Hamburg. Immer mehr Schifffahrtskonzerne investieren in Flugzeuge. Sie wollen ihre Position beim Transport von Gütern stärken. Ergibt das Sinn?

Auf den Weltmeeren sind Linienreedereien zu Hause. Hier kennen sie sich aus – auch in fast jedem Hafen. Doch nun wachsen ihnen auch noch Flügel. Immer häufiger verkünden Reedereien den Einstieg ins Luftfahrtgeschäft. Jüngstes Beispiel ist die derzeit nach Transportkapazitäten größte Schifffahrtsgesellschaft der Welt, MSC. Das Unternehmen mit Hauptsitz in Genf hat angekündigt zusammen mit Lufthansa die italienische Fluggesellschaft ITA Airways (früher Alitalia) übernehmen zu wollen. Für Lufthansa ergibt ein solcher Schritt Sinn. Aber für MSC?

Die drittgrößte Reederei CMA CGM hat vor Kurzem eine eigene Luftfahrtfirma namens CMA CGM Air Cargo gegründet. Der französische Konzern unterzeichnete dazu eine Vereinbarung mit Airbus über die Lieferung von zunächst vier Frachtflugzeugen des Typs A350F. Diese sollen der bereits bestehenden Flugzeugflotte von fünf A330-200F hinzugefügt werden.

Schifffahrt: „Die Kassen der Reedereien sind prall gefüllt"

Vor einigen Wochen hatte zudem die zweitgrößte Reederei der Welt, Maersk, die Übernahme des größten privaten deutschen Luftfrachtanbieters, der Hamburger Spedition Senator International, bekannt gegeben. Senator hat seinen Hauptsitz am Flughafen Fuhlsbüttel. Maersk steigt durch die Übernahme in die Top Ten der nach Frachtmenge größten Luftfrachtspeditionen in Deutschland auf. Größter Senator-Kunde ist der Autohersteller BMW. Aber was verleitet die maritime Branche zu diesen ungewöhnlichen Expansionen?

Zum einen sind die Schifffahrtskonzerne derzeit finanziell liquide, aufgrund knappen Schiffsladeraums und exorbitant hoher Transportraten schreiben sie Milliardengewinne. „Die Kassen der Reedereien sind prall gefüllt. Das Geld muss angelegt werden“, sagt der Hamburger Logistik-Professor Jan Ninnemann.

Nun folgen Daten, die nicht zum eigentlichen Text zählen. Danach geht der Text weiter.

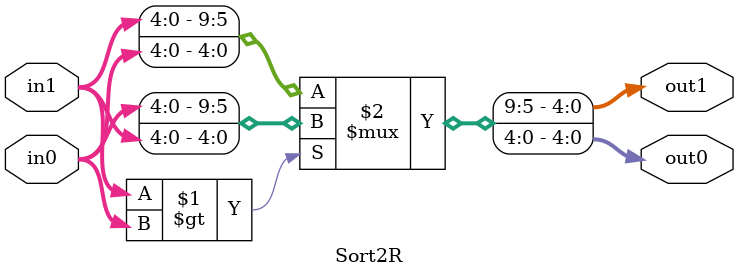
<source format=sv>
module CN(
    // Input signals
    opcode,
	in_n0,
	in_n1,
	in_n2,
	in_n3,
	in_n4,
	in_n5,
    // Output signals
    out_n
);
//---------------------------------------------------------------------
//   INPUT AND OUTPUT DECLARATION                         
//---------------------------------------------------------------------
input [4:0] in_n0, in_n1, in_n2, in_n3, in_n4, in_n5;
input [4:0] opcode;
output logic [8:0] out_n;

//---------------------------------------------------------------------
//   LOGIC DECLARATION
//---------------------------------------------------------------------
wire [4:0] sort_lay [5:0][4:0]; // sorting wire
wire [4:0] sorted [5:0]; // sorting result
wire [4:0] num [5:0];

//---------------------------------------------------------------------
//   Your design                        
//---------------------------------------------------------------------
assign sort_lay[0][0] = in_n0;
assign sort_lay[1][0] = in_n1;
assign sort_lay[2][0] = in_n2;
assign sort_lay[3][0] = in_n3;
assign sort_lay[4][0] = in_n4;
assign sort_lay[5][0] = in_n5;
// Sorting from large to small (ena: opcode[4]) + Reverse (ena: opcode[3])
//layer1
Sort3 sort3_1(sort_lay[0][0],sort_lay[1][0],sort_lay[2][0],sort_lay[0][1],sort_lay[1][1],sort_lay[2][1]);
Sort3 sort3_2(sort_lay[3][0],sort_lay[4][0],sort_lay[5][0],sort_lay[3][1],sort_lay[4][1],sort_lay[5][1]);
//layer2
Sort2 sort2_1(sort_lay[0][1],sort_lay[3][1],sort_lay[0][2],sort_lay[3][2]);
Sort2 sort2_2(sort_lay[1][1],sort_lay[4][1],sort_lay[1][2],sort_lay[4][2]);
Sort2 sort2_3(sort_lay[2][1],sort_lay[5][1],sort_lay[2][2],sort_lay[5][2]);
//layer3
Sort2 sort2_4(sort_lay[1][2],sort_lay[3][2],sort_lay[1][3],sort_lay[3][3]);
Sort2R sort2_5(sort_lay[2][2],sort_lay[4][2],sort_lay[2][3],sort_lay[4][3]);
//layer4
Sort2 sort2_6(sort_lay[2][3],sort_lay[3][3],sort_lay[2][4],sort_lay[3][4]);
assign {sort_lay[0][4],sort_lay[1][4],sort_lay[4][4],sort_lay[5][4]} = {sort_lay[0][2],sort_lay[1][3],sort_lay[4][3],sort_lay[5][2]};

genvar m;
generate
    // sort or not
    for(m=0; m<=5; m=m+1)
        assign sorted[m] = opcode[4]? sort_lay[m][4] : sort_lay[m][0];
    // reverse or not
    for(m=0; m<=5; m=m+1)
        assign num[m] = opcode[3]? sorted[5-m] : sorted[m];
endgenerate

// Calculation
always_comb begin
	case(opcode[2:0])
		3'b000: out_n = num[2] - num[1];
		3'b001: out_n = num[0] + num[3];
		3'b010: out_n = (({5{num[4][2]}} & num[3])<<1) + (({5{num[4][4]}} & num[3])<<3) + (({5{num[4][3]}} & num[3])<<2) + (({5{num[4][0]}} & num[3])>>1) + ({5{num[4][1]}} & num[3]);
		3'b011: out_n = (num[5]<<1) + num[1];
		3'b100: out_n = num[2] & num[1];
		3'b101: out_n = ~num[0];
		3'b110: out_n = num[4] ^ num[3];
		3'b111: out_n = num[1]<<1;
	endcase
end
endmodule

module Sort3(in0, in1, in2, out0, out1, out2);
    input [4:0] in0, in1, in2;
    output logic [4:0] out0, out1, out2;
    logic [4:0] lay[2:0][1:0];

    Sort2R sort2_1(in0, in1, lay[0][0], lay[1][0]);
    Sort2 sort2_2(lay[1][0], in2, lay[1][1], out2);
    Sort2 sort2_3(lay[0][1], lay[1][1], out0, out1);
    assign lay[0][1] = lay[0][0];
endmodule

module Sort2(in0, in1, out0, out1);
    input [4:0] in0, in1;
    output logic [4:0] out0, out1;
    assign {out0,out1} = in0 > in1? {in0,in1} : {in1,in0};
endmodule

module Sort2R(in0, in1, out0, out1);
    input [4:0] in0, in1;
    output logic [4:0] out0, out1;
    assign {out1,out0} = in1 > in0? {in0,in1} : {in1,in0};
endmodule
</source>
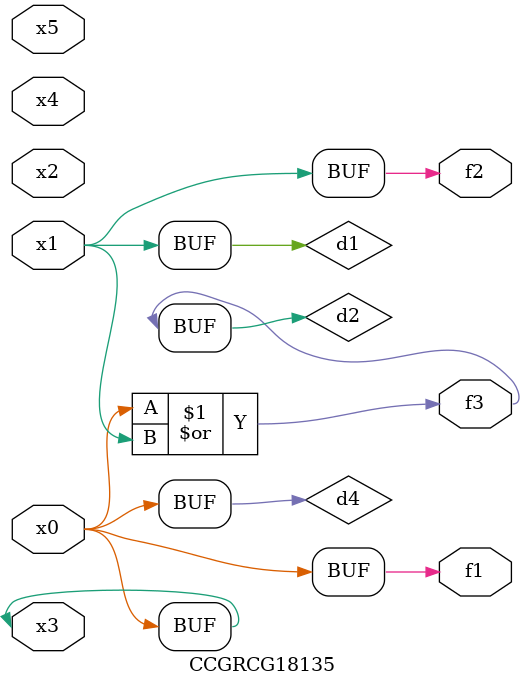
<source format=v>
module CCGRCG18135(
	input x0, x1, x2, x3, x4, x5,
	output f1, f2, f3
);

	wire d1, d2, d3, d4;

	and (d1, x1);
	or (d2, x0, x1);
	nand (d3, x0, x5);
	buf (d4, x0, x3);
	assign f1 = d4;
	assign f2 = d1;
	assign f3 = d2;
endmodule

</source>
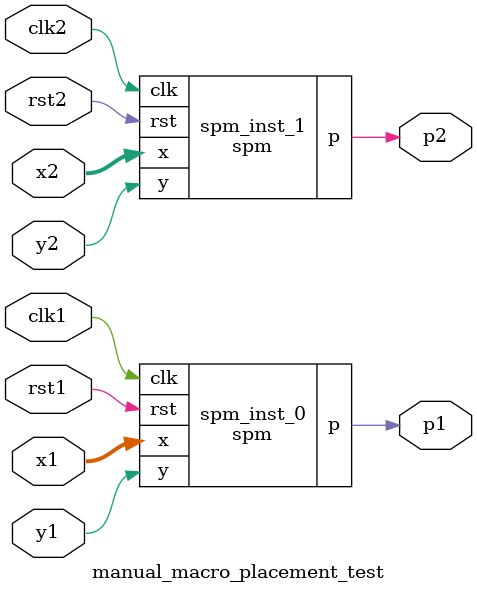
<source format=v>
`default_nettype none

module manual_macro_placement_test(
    clk1,
    clk2,
    rst1,
    rst2,
    x1,
    x2,
    y1,
    y2,
    p1,
    p2
);
    parameter size = 32;
    input clk1, rst1;
    input clk2, rst2;
    input y1;
    input y2;
    input[size-1:0] x1;
    input[size-1:0] x2;
    output p1;
    output p2;

    spm spm_inst_0 (.clk(clk1), .rst(rst1), .x(x1), .y(y1), .p(p1));
    spm spm_inst_1 (.clk(clk2), .rst(rst2), .x(x2), .y(y2), .p(p2));
endmodule

(* blackbox *)
module spm(clk, rst, x, y, p);
    parameter size = 32;
    input clk, rst;
    input y;
    input[size-1:0] x;
    output p;
endmodule

</source>
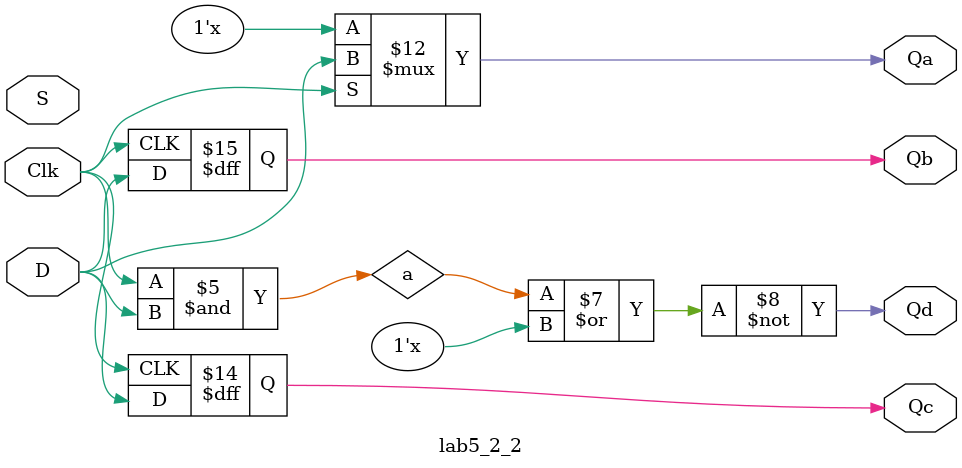
<source format=v>
`timescale 1ns / 1ps


module lab5_2_2(
    input D,
    input Clk,
    input S,
    output reg Qa,
    output reg Qb,
    output reg Qc,
    output reg Qd
    );
    
    always @ *
    begin
        if(Clk)
        Qa=D;
    end//DËø´æÆ÷
    
    always @(posedge Clk)
    begin
        Qb=D;//ÉÏÉý´¥·¢
    end
    
    always @(negedge Clk)
    begin
        Qc=D;//ÏÂ½µ´¥·¢
    end
    
    reg Qdbar,a,b;
    always @ *
    begin
        a=Clk&D;
        b=Clk&S;
        Qd=~(a|Qdbar);
        Qdbar=~(b|Qd);
    end
endmodule

</source>
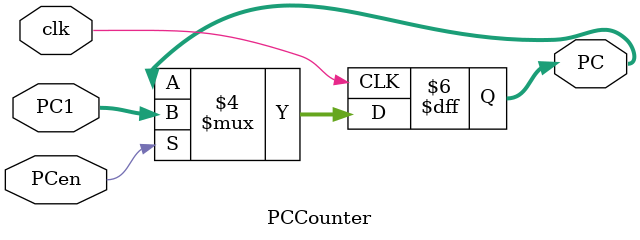
<source format=v>
module PCCounter #(parameter Width = 32) (clk, PCen,PC1,PC);
input clk, PCen;
input [Width-1:0] PC1;
output reg [Width-1:0] PC;
always@(posedge clk)
begin
if(PCen == 0)
PC <= PC;
else 
PC <= PC1;
end
endmodule

</source>
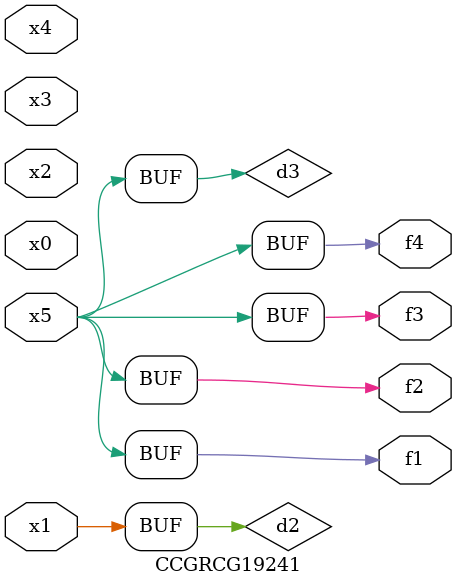
<source format=v>
module CCGRCG19241(
	input x0, x1, x2, x3, x4, x5,
	output f1, f2, f3, f4
);

	wire d1, d2, d3;

	not (d1, x5);
	or (d2, x1);
	xnor (d3, d1);
	assign f1 = d3;
	assign f2 = d3;
	assign f3 = d3;
	assign f4 = d3;
endmodule

</source>
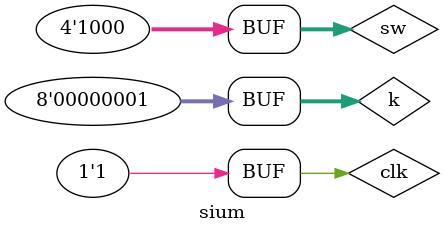
<source format=v>
`timescale 1ns / 1ps


module sium;
    reg clk;
    wire [7:0] spo;
    wire [7:0] k = 8'b0000_0001;
    wire [3:0] sw = 4'b1000;
	wire [3:0] init;
    wire [3:0] dis_duan;
    wire [6:0] dis_wei;
    wire [3:0] dis_duan_1;
    wire [6:0] dis_wei_1;

    top t0(
        .clk(clk),
        .k(k),
        .sw(sw),
        .init(init),
        .spo(spo),
        .dis_duan(dis_duan),
        .dis_wei(dis_wei),
        .dis_duan_1(dis_duan_1),
        .dis_wei_1(dis_wei_1)
    );

    parameter period_clk = 10;

    always begin
        clk = 1'b0;
        #(period_clk/2) clk = 1'b1;
        #(period_clk/2);
    end

endmodule

</source>
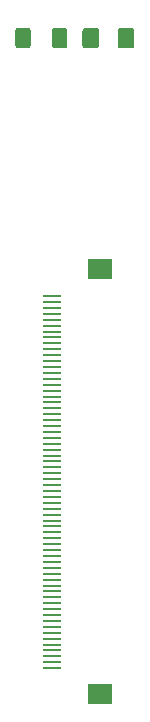
<source format=gtp>
%TF.GenerationSoftware,KiCad,Pcbnew,5.1.9+dfsg1-1~bpo10+1*%
%TF.CreationDate,2021-06-25T21:43:00+02:00*%
%TF.ProjectId,flexm68k,666c6578-6d36-4386-9b2e-6b696361645f,0.1*%
%TF.SameCoordinates,Original*%
%TF.FileFunction,Paste,Top*%
%TF.FilePolarity,Positive*%
%FSLAX46Y46*%
G04 Gerber Fmt 4.6, Leading zero omitted, Abs format (unit mm)*
G04 Created by KiCad (PCBNEW 5.1.9+dfsg1-1~bpo10+1) date 2021-06-25 21:43:00*
%MOMM*%
%LPD*%
G01*
G04 APERTURE LIST*
%ADD10R,1.600000X0.250000*%
%ADD11R,2.000000X1.800000*%
G04 APERTURE END LIST*
D10*
%TO.C,J1*%
X146800000Y-120200000D03*
X146800000Y-119700000D03*
X146800000Y-119200000D03*
X146800000Y-118700000D03*
X146800000Y-118200000D03*
X146800000Y-117700000D03*
X146800000Y-117200000D03*
X146800000Y-116700000D03*
X146800000Y-116200000D03*
X146800000Y-115700000D03*
X146800000Y-115200000D03*
X146800000Y-114700000D03*
X146800000Y-114200000D03*
X146800000Y-113700000D03*
X146800000Y-113200000D03*
X146800000Y-112700000D03*
X146800000Y-112200000D03*
X146800000Y-111700000D03*
X146800000Y-111200000D03*
X146800000Y-110700000D03*
X146800000Y-110200000D03*
X146800000Y-109700000D03*
X146800000Y-109200000D03*
X146800000Y-108700000D03*
X146800000Y-108200000D03*
X146800000Y-107700000D03*
X146800000Y-107200000D03*
X146800000Y-106700000D03*
X146800000Y-106200000D03*
X146800000Y-105700000D03*
X146800000Y-105200000D03*
X146800000Y-104700000D03*
X146800000Y-104200000D03*
X146800000Y-103700000D03*
X146800000Y-103200000D03*
X146800000Y-102700000D03*
X146800000Y-102200000D03*
X146800000Y-101700000D03*
X146800000Y-101200000D03*
X146800000Y-100700000D03*
X146800000Y-100200000D03*
X146800000Y-99700000D03*
X146800000Y-99200000D03*
X146800000Y-98700000D03*
X146800000Y-98200000D03*
X146800000Y-97700000D03*
X146800000Y-97200000D03*
X146800000Y-96700000D03*
X146800000Y-96200000D03*
X146800000Y-95700000D03*
X146800000Y-95200000D03*
X146800000Y-94700000D03*
X146800000Y-94200000D03*
X146800000Y-93700000D03*
X146800000Y-93200000D03*
X146800000Y-92700000D03*
X146800000Y-92200000D03*
X146800000Y-91700000D03*
X146800000Y-91200000D03*
X146800000Y-90700000D03*
X146800000Y-90200000D03*
X146800000Y-89700000D03*
X146800000Y-89200000D03*
X146800000Y-88700000D03*
D11*
X150850000Y-122400000D03*
X150850000Y-86400000D03*
%TD*%
%TO.C,D1*%
G36*
G01*
X153780000Y-66230000D02*
X153780000Y-67480000D01*
G75*
G02*
X153530000Y-67730000I-250000J0D01*
G01*
X152605000Y-67730000D01*
G75*
G02*
X152355000Y-67480000I0J250000D01*
G01*
X152355000Y-66230000D01*
G75*
G02*
X152605000Y-65980000I250000J0D01*
G01*
X153530000Y-65980000D01*
G75*
G02*
X153780000Y-66230000I0J-250000D01*
G01*
G37*
G36*
G01*
X150805000Y-66230000D02*
X150805000Y-67480000D01*
G75*
G02*
X150555000Y-67730000I-250000J0D01*
G01*
X149630000Y-67730000D01*
G75*
G02*
X149380000Y-67480000I0J250000D01*
G01*
X149380000Y-66230000D01*
G75*
G02*
X149630000Y-65980000I250000J0D01*
G01*
X150555000Y-65980000D01*
G75*
G02*
X150805000Y-66230000I0J-250000D01*
G01*
G37*
%TD*%
%TO.C,R1*%
G36*
G01*
X143700000Y-67475001D02*
X143700000Y-66224999D01*
G75*
G02*
X143949999Y-65975000I249999J0D01*
G01*
X144750001Y-65975000D01*
G75*
G02*
X145000000Y-66224999I0J-249999D01*
G01*
X145000000Y-67475001D01*
G75*
G02*
X144750001Y-67725000I-249999J0D01*
G01*
X143949999Y-67725000D01*
G75*
G02*
X143700000Y-67475001I0J249999D01*
G01*
G37*
G36*
G01*
X146800000Y-67475001D02*
X146800000Y-66224999D01*
G75*
G02*
X147049999Y-65975000I249999J0D01*
G01*
X147850001Y-65975000D01*
G75*
G02*
X148100000Y-66224999I0J-249999D01*
G01*
X148100000Y-67475001D01*
G75*
G02*
X147850001Y-67725000I-249999J0D01*
G01*
X147049999Y-67725000D01*
G75*
G02*
X146800000Y-67475001I0J249999D01*
G01*
G37*
%TD*%
M02*

</source>
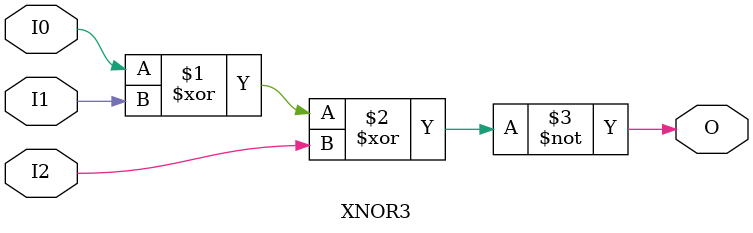
<source format=v>

`timescale  1 ps / 1 ps

`celldefine

module XNOR3 (O, I0, I1, I2);


    output O;

    input  I0, I1, I2;

	xnor X1 (O, I0, I1, I2);

    specify
	(I0 *> O) = (0, 0);
	(I1 *> O) = (0, 0);
	(I2 *> O) = (0, 0);
    endspecify

endmodule

`endcelldefine

</source>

Da sei es nur logisch, dass die Reedereien perspektivisch andere Geschäftsfelder in den Blick nähmen und sich breiter aufstellen wollten. „Zumal das klassische Schifffahrtsgeschäft, das sehr schwankend verläuft, vor Corona nicht so ergiebig war.“ Zudem bemühten sich mehrere Reedereien, ihre Anteile in der Logistikkette über den reinen Seetransport hinaus zu erweitern.

Hapag-Lloyd will nicht in Luftfahrt einsteigen

„Senator ist beispielsweise ein wichtiger Transporteur für BMW. Der Automobilhersteller benötigt für seine Produktion nicht nur irgendwelche Fahrzeugteile, die in Ruhe vier Wochen über das Meer schippern können, sondern auch Hightech-Teile, die innerhalb kürzester Zeit in der Produktion irgendwo auf der Welt verfügbar sein müssen“, sagt Ninnemann. Insofern ergebe die Übernahme von Senator für Maersk durchaus Sinn. Der Konzern könne mehr Wertschöpfung generieren.

Die Hamburger Traditionsreederei Hapag-Lloyd hat nach eigenem Bekunden derzeit noch kein Interesse daran, in die Luftfahrt einzusteigen. Doch viele Branchenexperten sind überzeugt davon, dass die Luftfracht stark an Bedeutung zunehmen wird – genau dies sei der Grund für das Engagement der Reedereien. Das Passagiergeschäft werde auch nach Corona eine kleinere Rolle spielen. Dann würden vermehrt Passagier- zu Frachtfliegern umgerüstet, heißt es.

Hype beim Luftfrachtgeschäft Corona geschuldet

Jan Tiedemann, Schifffahrtsexperte des Branchendienstes Alphaliner mit Hauptsitz in London, erwartet indes kaum Synergien für die Reedereien, wenn sie ins Luftfrachtgeschäft einsteigen. „Dafür sind die Transportarten zu unterschiedlich.“ Aus logistischen Gründen wäre es zu aufwendig, Seeladung mit Lufttransporten zu kombinieren. Zudem sei der Hype, der derzeit im Luftfrachtgeschäft bestehe, eher Corona geschuldet, so Tiedemann. „Da geht es vor allem um den Transport von Impfstoffen und Schutzkleidung, die wegen der Pandemie benötigt werden.“ Denkbar sei aber, dass Reedereien einfach als Geldanlage in Flugzeuge investierten.